October 20, 2009
Baucus Bill and propaganda restrictions
While reading through the Baucus Healthcare Bill two words jumped out from the page at me. Actually it was one word written twice and I admittedly word searched to find the second. What was the offending word? "Propaganda." One might ask how a silly little word like "propaganda" could finds its way into legislation concerning healthcare. I asked myself the same thing.
The Merriam-Webster Dictionary (New Edition 2004) defines propaganda as "the spreading of ideas to further or damage a cause." It doesn't specify whether that information is true or not, however it's safe to assume that most of us are in agreement that propaganda usually connotes anything from bending the truth to straight out lies. It conjures Orwellian images of Big Brother or Nazi propagandist Joseph Goebbels. That notwithstanding it still doesn't explain why this word appears in this legislation - or does it?

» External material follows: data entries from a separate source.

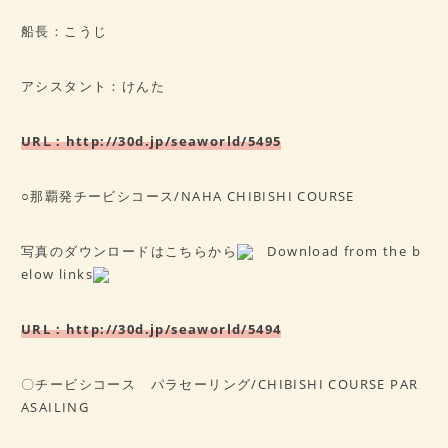
船長：こうじ
アシスタント：けんた
URⅬ：
http://30d.jp/seaworld/5495
○那覇発チービシコース/NAHA CHIBISHI COURSE
写真のダウンロードはこちらから
Download from the b
elow links
URL：
http://30d.jp/seaworld/5494
〇チービシコース パラセーリング/CHIBISHI COURSE PAR
ASAILING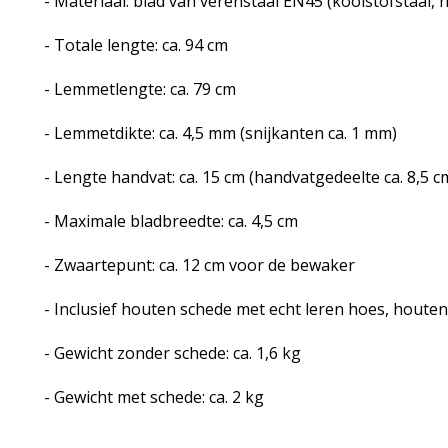
- Materiaal: blad van verenstaal EN45 (koolstofstaal, 
- Totale lengte: ca. 94 cm
- Lemmetlengte: ca. 79 cm
- Lemmetdikte: ca. 4,5 mm (snijkanten ca. 1 mm)
- Lengte handvat: ca. 15 cm (handvatgedeelte ca. 8,5 c
- Maximale bladbreedte: ca. 4,5 cm
- Zwaartepunt: ca. 12 cm voor de bewaker
- Inclusief houten schede met echt leren hoes, houte
- Gewicht zonder schede: ca. 1,6 kg
- Gewicht met schede: ca. 2 kg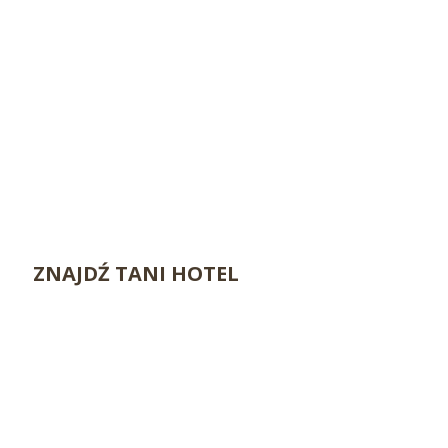
ZNAJDŹ TANI HOTEL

Its first appearance on page 236 prevents nonprofit health insurance issuers from using any funds appropriated under the CO-OP Program for "carrying on propaganda or otherwise attempting to influence legislation." It does not specify which legislation so we must assume it applies to all legislation. I do agree with the concept. It prevents these nonprofit health insurance issuers from using these appropriated public funds for lobbying. But the hypocritical reality is that publically funded propaganda is the strict domain of this administration, which sees no problem in using the publicly funded National Endowment of the Arts to further its own general agenda or in hiring AKPD Messaging and Media (formally associated with David Axelrod) with $12 million dollars of taxpayer money to tout the president's healthcare platform. Clearly some people are more equal than others.
The second appearance on page 245 is more nefarious. It says that nonprofits will lose their exemption status just for "carrying on propaganda, or otherwise attempting, to influence legislation" (publically funded or otherwise). It further stipulates that the organization must "not participate in, or intervene in (including the publishing or distributing of statements), any political campaign on behalf of (or in opposition to) any candidate for public office."
Two things come to mind. The first is who decides what is propaganda? I grew up to believe the truth is the truth no matter where you find it. But in the dichotomy of ideas and paradigms that exist in our country right now, one person's truth is another's lie. Defining what is propaganda and what is not is an extremely subjective calling that's as fleeting as the political wind and might require an entire administrative staff to define enforce its decisions. We could call it the Department of Truth.
The second thing that comes to mind is the First Amendment. By creating legal conditions within a bill that require you to forgo your right to free speech (as a person or organization) in order to receive the benefits of said bill stands as another just another of growing monuments to the assault on our Constitution.